Work task – For every row, swap "Zakladnica okusov" for "Zakladnica receptov" and write out the extracted text again with nothing else changed. Leave the pictures out.

[Material provided Boundary: Start]

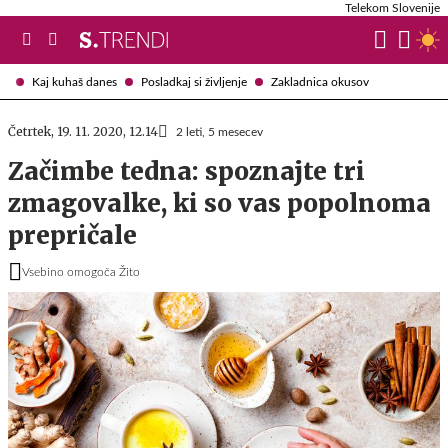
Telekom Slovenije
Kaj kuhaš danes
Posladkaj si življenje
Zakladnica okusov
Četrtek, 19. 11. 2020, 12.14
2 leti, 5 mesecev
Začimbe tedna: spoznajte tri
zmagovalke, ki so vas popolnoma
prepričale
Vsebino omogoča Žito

[Material provided Boundary: End]

Response to this exercise –
Telekom Slovenije
Kaj kuhaš danes
Posladkaj si življenje
Zakladnica receptov
Četrtek, 19. 11. 2020, 12.14
2 leti, 5 mesecev
Začimbe tedna: spoznajte tri
zmagovalke, ki so vas popolnoma
prepričale
Vsebino omogoča Žito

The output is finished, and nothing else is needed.